┌─ Data to examine
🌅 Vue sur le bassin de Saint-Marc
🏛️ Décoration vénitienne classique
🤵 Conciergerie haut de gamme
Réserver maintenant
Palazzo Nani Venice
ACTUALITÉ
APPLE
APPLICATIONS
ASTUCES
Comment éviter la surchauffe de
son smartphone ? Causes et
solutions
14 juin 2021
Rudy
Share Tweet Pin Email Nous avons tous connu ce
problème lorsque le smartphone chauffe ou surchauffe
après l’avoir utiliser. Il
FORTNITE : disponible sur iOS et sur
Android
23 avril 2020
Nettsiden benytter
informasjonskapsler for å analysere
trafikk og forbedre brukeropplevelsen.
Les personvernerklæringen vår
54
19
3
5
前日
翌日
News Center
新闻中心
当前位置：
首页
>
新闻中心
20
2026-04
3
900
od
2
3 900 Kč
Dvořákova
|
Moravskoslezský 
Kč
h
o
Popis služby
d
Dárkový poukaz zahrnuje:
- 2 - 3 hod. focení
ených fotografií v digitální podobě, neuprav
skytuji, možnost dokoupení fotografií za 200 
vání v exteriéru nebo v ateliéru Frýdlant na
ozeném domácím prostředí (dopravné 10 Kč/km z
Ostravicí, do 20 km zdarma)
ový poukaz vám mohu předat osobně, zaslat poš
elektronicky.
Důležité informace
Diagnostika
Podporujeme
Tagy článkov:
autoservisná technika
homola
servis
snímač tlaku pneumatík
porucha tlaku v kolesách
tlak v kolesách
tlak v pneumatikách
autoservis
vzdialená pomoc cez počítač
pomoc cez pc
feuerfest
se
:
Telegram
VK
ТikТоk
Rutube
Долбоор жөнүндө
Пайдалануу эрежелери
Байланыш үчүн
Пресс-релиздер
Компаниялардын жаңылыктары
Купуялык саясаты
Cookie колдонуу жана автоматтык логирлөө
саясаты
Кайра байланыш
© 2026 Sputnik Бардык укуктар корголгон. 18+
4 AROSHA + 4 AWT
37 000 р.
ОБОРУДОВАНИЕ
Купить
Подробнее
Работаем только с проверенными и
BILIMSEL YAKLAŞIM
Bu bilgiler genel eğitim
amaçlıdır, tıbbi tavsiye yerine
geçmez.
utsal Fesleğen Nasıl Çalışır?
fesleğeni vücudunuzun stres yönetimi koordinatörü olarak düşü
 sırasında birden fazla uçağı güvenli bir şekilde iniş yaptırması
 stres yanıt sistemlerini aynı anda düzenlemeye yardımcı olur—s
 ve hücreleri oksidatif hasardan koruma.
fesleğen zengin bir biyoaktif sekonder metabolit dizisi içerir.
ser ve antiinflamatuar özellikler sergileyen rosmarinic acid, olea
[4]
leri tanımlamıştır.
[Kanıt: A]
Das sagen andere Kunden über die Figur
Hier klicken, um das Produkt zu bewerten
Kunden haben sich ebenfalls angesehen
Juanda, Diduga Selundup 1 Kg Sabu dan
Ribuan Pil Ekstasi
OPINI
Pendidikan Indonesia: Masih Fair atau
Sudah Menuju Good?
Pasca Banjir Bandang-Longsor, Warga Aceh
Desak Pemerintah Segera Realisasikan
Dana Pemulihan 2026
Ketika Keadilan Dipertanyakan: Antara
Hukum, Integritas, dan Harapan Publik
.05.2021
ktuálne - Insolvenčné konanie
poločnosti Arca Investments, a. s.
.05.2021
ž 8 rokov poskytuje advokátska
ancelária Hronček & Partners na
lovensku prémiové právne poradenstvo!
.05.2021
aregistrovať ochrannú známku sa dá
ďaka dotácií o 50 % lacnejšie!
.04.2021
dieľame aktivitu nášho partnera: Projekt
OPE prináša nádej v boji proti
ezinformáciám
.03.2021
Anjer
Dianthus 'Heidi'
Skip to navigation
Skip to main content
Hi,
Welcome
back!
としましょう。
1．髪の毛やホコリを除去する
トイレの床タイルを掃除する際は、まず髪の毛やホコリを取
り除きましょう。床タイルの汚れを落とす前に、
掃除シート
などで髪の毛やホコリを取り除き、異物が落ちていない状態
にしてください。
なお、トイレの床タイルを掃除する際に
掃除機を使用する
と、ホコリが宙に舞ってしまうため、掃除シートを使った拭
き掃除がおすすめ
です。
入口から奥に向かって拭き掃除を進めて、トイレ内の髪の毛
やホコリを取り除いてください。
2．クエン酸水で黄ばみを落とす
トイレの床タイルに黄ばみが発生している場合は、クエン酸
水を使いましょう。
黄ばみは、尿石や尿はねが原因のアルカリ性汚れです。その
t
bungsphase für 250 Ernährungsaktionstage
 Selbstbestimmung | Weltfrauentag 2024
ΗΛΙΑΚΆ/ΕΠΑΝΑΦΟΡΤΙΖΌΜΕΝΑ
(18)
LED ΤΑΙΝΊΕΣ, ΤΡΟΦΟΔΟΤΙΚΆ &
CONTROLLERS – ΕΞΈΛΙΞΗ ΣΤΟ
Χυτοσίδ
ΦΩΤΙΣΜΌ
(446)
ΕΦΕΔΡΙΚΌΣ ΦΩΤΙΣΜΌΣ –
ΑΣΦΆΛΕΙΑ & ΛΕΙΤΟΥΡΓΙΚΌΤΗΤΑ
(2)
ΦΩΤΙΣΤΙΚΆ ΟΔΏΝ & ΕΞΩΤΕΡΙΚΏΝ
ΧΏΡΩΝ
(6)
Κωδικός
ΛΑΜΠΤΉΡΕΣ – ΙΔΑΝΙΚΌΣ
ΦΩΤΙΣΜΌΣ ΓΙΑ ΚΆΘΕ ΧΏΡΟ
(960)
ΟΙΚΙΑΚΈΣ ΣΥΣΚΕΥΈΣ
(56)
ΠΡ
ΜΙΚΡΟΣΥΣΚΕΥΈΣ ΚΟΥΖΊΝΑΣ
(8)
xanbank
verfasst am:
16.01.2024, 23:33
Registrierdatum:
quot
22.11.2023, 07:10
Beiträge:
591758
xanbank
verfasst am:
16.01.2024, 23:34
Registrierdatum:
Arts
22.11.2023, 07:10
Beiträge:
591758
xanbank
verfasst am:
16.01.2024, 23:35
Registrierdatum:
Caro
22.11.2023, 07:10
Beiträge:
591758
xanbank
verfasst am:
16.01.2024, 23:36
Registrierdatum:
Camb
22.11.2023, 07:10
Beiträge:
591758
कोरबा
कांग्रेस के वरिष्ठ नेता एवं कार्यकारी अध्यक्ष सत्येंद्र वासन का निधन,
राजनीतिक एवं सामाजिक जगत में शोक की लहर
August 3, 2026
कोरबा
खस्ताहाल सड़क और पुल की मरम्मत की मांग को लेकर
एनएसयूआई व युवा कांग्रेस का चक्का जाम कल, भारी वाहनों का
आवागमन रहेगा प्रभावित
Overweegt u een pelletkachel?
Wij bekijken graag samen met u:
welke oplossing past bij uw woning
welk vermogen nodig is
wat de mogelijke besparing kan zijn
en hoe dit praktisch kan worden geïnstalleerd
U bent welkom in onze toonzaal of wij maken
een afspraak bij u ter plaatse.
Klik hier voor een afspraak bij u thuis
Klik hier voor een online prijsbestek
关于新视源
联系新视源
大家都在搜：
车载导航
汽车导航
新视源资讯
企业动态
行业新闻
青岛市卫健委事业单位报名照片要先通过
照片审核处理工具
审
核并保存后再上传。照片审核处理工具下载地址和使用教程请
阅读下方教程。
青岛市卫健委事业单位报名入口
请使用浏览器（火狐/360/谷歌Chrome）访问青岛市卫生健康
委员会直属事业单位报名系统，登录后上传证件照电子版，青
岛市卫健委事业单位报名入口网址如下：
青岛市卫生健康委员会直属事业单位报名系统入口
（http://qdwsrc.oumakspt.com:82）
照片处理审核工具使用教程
└─
Task instructions =
Reproduce the text of each record above line for line, changing nothing.

Exercise result =
🌅 Vue sur le bassin de Saint-Marc
🏛️ Décoration vénitienne classique
🤵 Conciergerie haut de gamme
Réserver maintenant
Palazzo Nani Venice
ACTUALITÉ
APPLE
APPLICATIONS
ASTUCES
Comment éviter la surchauffe de
son smartphone ? Causes et
solutions
14 juin 2021
Rudy
Share Tweet Pin Email Nous avons tous connu ce
problème lorsque le smartphone chauffe ou surchauffe
après l’avoir utiliser. Il
FORTNITE : disponible sur iOS et sur
Android
23 avril 2020
Nettsiden benytter
informasjonskapsler for å analysere
trafikk og forbedre brukeropplevelsen.
Les personvernerklæringen vår
54
19
3
5
前日
翌日
News Center
新闻中心
当前位置：
首页
>
新闻中心
20
2026-04
3
900
od
2
3 900 Kč
Dvořákova
|
Moravskoslezský 
Kč
h
o
Popis služby
d
Dárkový poukaz zahrnuje:
- 2 - 3 hod. focení
ených fotografií v digitální podobě, neuprav
skytuji, možnost dokoupení fotografií za 200 
vání v exteriéru nebo v ateliéru Frýdlant na
ozeném domácím prostředí (dopravné 10 Kč/km z
Ostravicí, do 20 km zdarma)
ový poukaz vám mohu předat osobně, zaslat poš
elektronicky.
Důležité informace
Diagnostika
Podporujeme
Tagy článkov:
autoservisná technika
homola
servis
snímač tlaku pneumatík
porucha tlaku v kolesách
tlak v kolesách
tlak v pneumatikách
autoservis
vzdialená pomoc cez počítač
pomoc cez pc
feuerfest
se
:
Telegram
VK
ТikТоk
Rutube
Долбоор жөнүндө
Пайдалануу эрежелери
Байланыш үчүн
Пресс-релиздер
Компаниялардын жаңылыктары
Купуялык саясаты
Cookie колдонуу жана автоматтык логирлөө
саясаты
Кайра байланыш
© 2026 Sputnik Бардык укуктар корголгон. 18+
4 AROSHA + 4 AWT
37 000 р.
ОБОРУДОВАНИЕ
Купить
Подробнее
Работаем только с проверенными и
BILIMSEL YAKLAŞIM
Bu bilgiler genel eğitim
amaçlıdır, tıbbi tavsiye yerine
geçmez.
utsal Fesleğen Nasıl Çalışır?
fesleğeni vücudunuzun stres yönetimi koordinatörü olarak düşü
 sırasında birden fazla uçağı güvenli bir şekilde iniş yaptırması
 stres yanıt sistemlerini aynı anda düzenlemeye yardımcı olur—s
 ve hücreleri oksidatif hasardan koruma.
fesleğen zengin bir biyoaktif sekonder metabolit dizisi içerir.
ser ve antiinflamatuar özellikler sergileyen rosmarinic acid, olea
[4]
leri tanımlamıştır.
[Kanıt: A]
Das sagen andere Kunden über die Figur
Hier klicken, um das Produkt zu bewerten
Kunden haben sich ebenfalls angesehen
Juanda, Diduga Selundup 1 Kg Sabu dan
Ribuan Pil Ekstasi
OPINI
Pendidikan Indonesia: Masih Fair atau
Sudah Menuju Good?
Pasca Banjir Bandang-Longsor, Warga Aceh
Desak Pemerintah Segera Realisasikan
Dana Pemulihan 2026
Ketika Keadilan Dipertanyakan: Antara
Hukum, Integritas, dan Harapan Publik
.05.2021
ktuálne - Insolvenčné konanie
poločnosti Arca Investments, a. s.
.05.2021
ž 8 rokov poskytuje advokátska
ancelária Hronček & Partners na
lovensku prémiové právne poradenstvo!
.05.2021
aregistrovať ochrannú známku sa dá
ďaka dotácií o 50 % lacnejšie!
.04.2021
dieľame aktivitu nášho partnera: Projekt
OPE prináša nádej v boji proti
ezinformáciám
.03.2021
Anjer
Dianthus 'Heidi'
Skip to navigation
Skip to main content
Hi,
Welcome
back!
としましょう。
1．髪の毛やホコリを除去する
トイレの床タイルを掃除する際は、まず髪の毛やホコリを取
り除きましょう。床タイルの汚れを落とす前に、
掃除シート
などで髪の毛やホコリを取り除き、異物が落ちていない状態
にしてください。
なお、トイレの床タイルを掃除する際に
掃除機を使用する
と、ホコリが宙に舞ってしまうため、掃除シートを使った拭
き掃除がおすすめ
です。
入口から奥に向かって拭き掃除を進めて、トイレ内の髪の毛
やホコリを取り除いてください。
2．クエン酸水で黄ばみを落とす
トイレの床タイルに黄ばみが発生している場合は、クエン酸
水を使いましょう。
黄ばみは、尿石や尿はねが原因のアルカリ性汚れです。その
t
bungsphase für 250 Ernährungsaktionstage
 Selbstbestimmung | Weltfrauentag 2024
ΗΛΙΑΚΆ/ΕΠΑΝΑΦΟΡΤΙΖΌΜΕΝΑ
(18)
LED ΤΑΙΝΊΕΣ, ΤΡΟΦΟΔΟΤΙΚΆ &
CONTROLLERS – ΕΞΈΛΙΞΗ ΣΤΟ
Χυτοσίδ
ΦΩΤΙΣΜΌ
(446)
ΕΦΕΔΡΙΚΌΣ ΦΩΤΙΣΜΌΣ –
ΑΣΦΆΛΕΙΑ & ΛΕΙΤΟΥΡΓΙΚΌΤΗΤΑ
(2)
ΦΩΤΙΣΤΙΚΆ ΟΔΏΝ & ΕΞΩΤΕΡΙΚΏΝ
ΧΏΡΩΝ
(6)
Κωδικός
ΛΑΜΠΤΉΡΕΣ – ΙΔΑΝΙΚΌΣ
ΦΩΤΙΣΜΌΣ ΓΙΑ ΚΆΘΕ ΧΏΡΟ
(960)
ΟΙΚΙΑΚΈΣ ΣΥΣΚΕΥΈΣ
(56)
ΠΡ
ΜΙΚΡΟΣΥΣΚΕΥΈΣ ΚΟΥΖΊΝΑΣ
(8)
xanbank
verfasst am:
16.01.2024, 23:33
Registrierdatum:
quot
22.11.2023, 07:10
Beiträge:
591758
xanbank
verfasst am:
16.01.2024, 23:34
Registrierdatum:
Arts
22.11.2023, 07:10
Beiträge:
591758
xanbank
verfasst am:
16.01.2024, 23:35
Registrierdatum:
Caro
22.11.2023, 07:10
Beiträge:
591758
xanbank
verfasst am:
16.01.2024, 23:36
Registrierdatum:
Camb
22.11.2023, 07:10
Beiträge:
591758
कोरबा
कांग्रेस के वरिष्ठ नेता एवं कार्यकारी अध्यक्ष सत्येंद्र वासन का निधन,
राजनीतिक एवं सामाजिक जगत में शोक की लहर
August 3, 2026
कोरबा
खस्ताहाल सड़क और पुल की मरम्मत की मांग को लेकर
एनएसयूआई व युवा कांग्रेस का चक्का जाम कल, भारी वाहनों का
आवागमन रहेगा प्रभावित
Overweegt u een pelletkachel?
Wij bekijken graag samen met u:
welke oplossing past bij uw woning
welk vermogen nodig is
wat de mogelijke besparing kan zijn
en hoe dit praktisch kan worden geïnstalleerd
U bent welkom in onze toonzaal of wij maken
een afspraak bij u ter plaatse.
Klik hier voor een afspraak bij u thuis
Klik hier voor een online prijsbestek
关于新视源
联系新视源
大家都在搜：
车载导航
汽车导航
新视源资讯
企业动态
行业新闻
青岛市卫健委事业单位报名照片要先通过
照片审核处理工具
审
核并保存后再上传。照片审核处理工具下载地址和使用教程请
阅读下方教程。
青岛市卫健委事业单位报名入口
请使用浏览器（火狐/360/谷歌Chrome）访问青岛市卫生健康
委员会直属事业单位报名系统，登录后上传证件照电子版，青
岛市卫健委事业单位报名入口网址如下：
青岛市卫生健康委员会直属事业单位报名系统入口
（http://qdwsrc.oumakspt.com:82）
照片处理审核工具使用教程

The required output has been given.